All of the data should be copied exactly, with the pictures left out.

Top of SOURCE MATERIAL

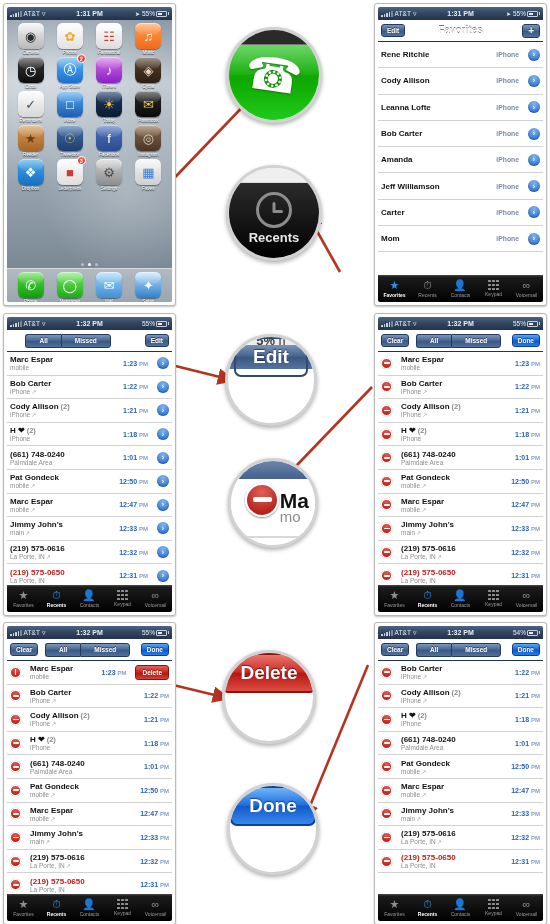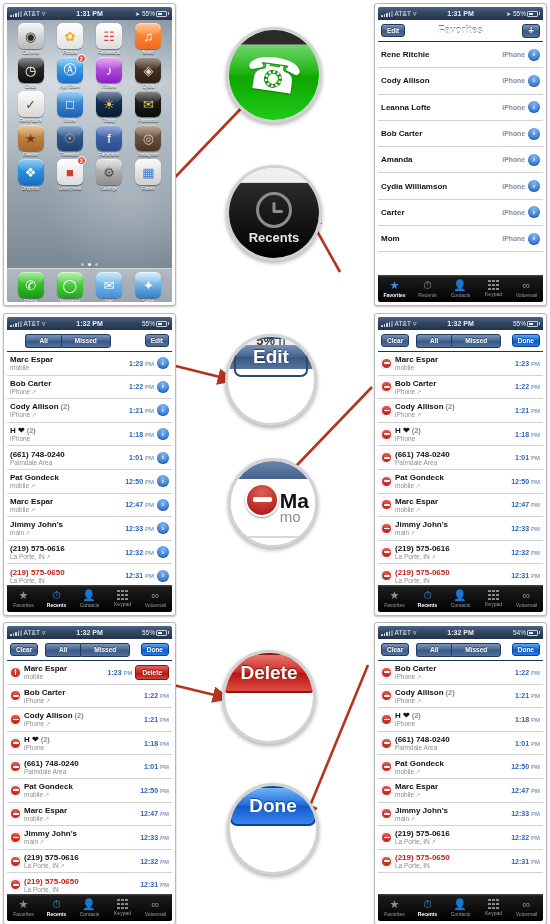--- a/index.html
+++ b/index.html
@@ -75,21 +75,21 @@
                border-color:#09408f; }
   .seg { display:flex; margin:0 auto; position:relative; z-index:2; }
   .seg div { font-size:6.5px; color:#fff; font-weight:bold; padding:2.5px 13px;
     border:1px solid #24395c; text-shadow:0 -1px 0 rgba(0,0,0,.5);
     background:linear-gradient(180deg,#7b97bd,#44628e 50%,#395881 51%,#51719e); }
   .seg div:first-child { border-radius:3px 0 0 3px; border-right:none; }
   .seg div:last-child { border-radius:0 3px 3px 0; }
 
   
   .list { flex:1; overflow:hidden; background:#fff; }
-  .row { display:flex; align-items:center; gap:3px; padding:0 3px; height:23.6px;
+  .row { display:flex; align-items:center; gap:9px; padding:0 3px; height:23.6px;
     border-bottom:1px solid #d2d2d2; position:relative; }
   .row.fav { height:26.3px; }
   .row-main { flex:1; min-width:0; display:flex; flex-direction:column; justify-content:center; }
   .row-name { font-size:8px; font-weight:bold; color:#111; white-space:nowrap; overflow:hidden;
     display:flex; align-items:center; gap:2px; }
   .row-name .cnt { color:#8b8b8b; font-weight:bold; font-size:7.5px; }
   .row-name.missed { color:#c0211c; }
   .row-sub { font-size:6.5px; color:#8d8d8d; white-space:nowrap; display:flex; align-items:center; gap:1px; }
   .row-time { font-size:7px; color:#2a62b8; font-weight:bold; white-space:nowrap; }
   .row-time em { font-style:normal; color:#8aa0c4; font-size:6px; }
@@ -447,21 +447,21 @@
           </div>
           <div class="row fav">
             <div class="row-main">
               <div class="row-name">Amanda</div>
             </div>
             <span class="fav-kind">iPhone</span>
             <span class="disc">›</span>
           </div>
           <div class="row fav">
             <div class="row-main">
-              <div class="row-name">Cydia Williamson</div>
+              <div class="row-name">Jeff Williamson</div>
             </div>
             <span class="fav-kind">iPhone</span>
             <span class="disc">›</span>
           </div>
           <div class="row fav">
             <div class="row-main">
               <div class="row-name">Carter</div>
             </div>
             <span class="fav-kind">iPhone</span>
             <span class="disc">›</span>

Bottom of SOURCE MATERIAL

COMPLETED EXERCISE:
--- a/index.html
+++ b/index.html
@@ -75,21 +75,21 @@
                border-color:#09408f; }
   .seg { display:flex; margin:0 auto; position:relative; z-index:2; }
   .seg div { font-size:6.5px; color:#fff; font-weight:bold; padding:2.5px 13px;
     border:1px solid #24395c; text-shadow:0 -1px 0 rgba(0,0,0,.5);
     background:linear-gradient(180deg,#7b97bd,#44628e 50%,#395881 51%,#51719e); }
   .seg div:first-child { border-radius:3px 0 0 3px; border-right:none; }
   .seg div:last-child { border-radius:0 3px 3px 0; }
 
   
   .list { flex:1; overflow:hidden; background:#fff; }
-  .row { display:flex; align-items:center; gap:3px; padding:0 3px; height:23.6px;
+  .row { display:flex; align-items:center; gap:9px; padding:0 3px; height:23.6px;
     border-bottom:1px solid #d2d2d2; position:relative; }
   .row.fav { height:26.3px; }
   .row-main { flex:1; min-width:0; display:flex; flex-direction:column; justify-content:center; }
   .row-name { font-size:8px; font-weight:bold; color:#111; white-space:nowrap; overflow:hidden;
     display:flex; align-items:center; gap:2px; }
   .row-name .cnt { color:#8b8b8b; font-weight:bold; font-size:7.5px; }
   .row-name.missed { color:#c0211c; }
   .row-sub { font-size:6.5px; color:#8d8d8d; white-space:nowrap; display:flex; align-items:center; gap:1px; }
   .row-time { font-size:7px; color:#2a62b8; font-weight:bold; white-space:nowrap; }
   .row-time em { font-style:normal; color:#8aa0c4; font-size:6px; }
@@ -447,21 +447,21 @@
           </div>
           <div class="row fav">
             <div class="row-main">
               <div class="row-name">Amanda</div>
             </div>
             <span class="fav-kind">iPhone</span>
             <span class="disc">›</span>
           </div>
           <div class="row fav">
             <div class="row-main">
-              <div class="row-name">Cydia Williamson</div>
+              <div class="row-name">Jeff Williamson</div>
             </div>
             <span class="fav-kind">iPhone</span>
             <span class="disc">›</span>
           </div>
           <div class="row fav">
             <div class="row-main">
               <div class="row-name">Carter</div>
             </div>
             <span class="fav-kind">iPhone</span>
             <span class="disc">›</span>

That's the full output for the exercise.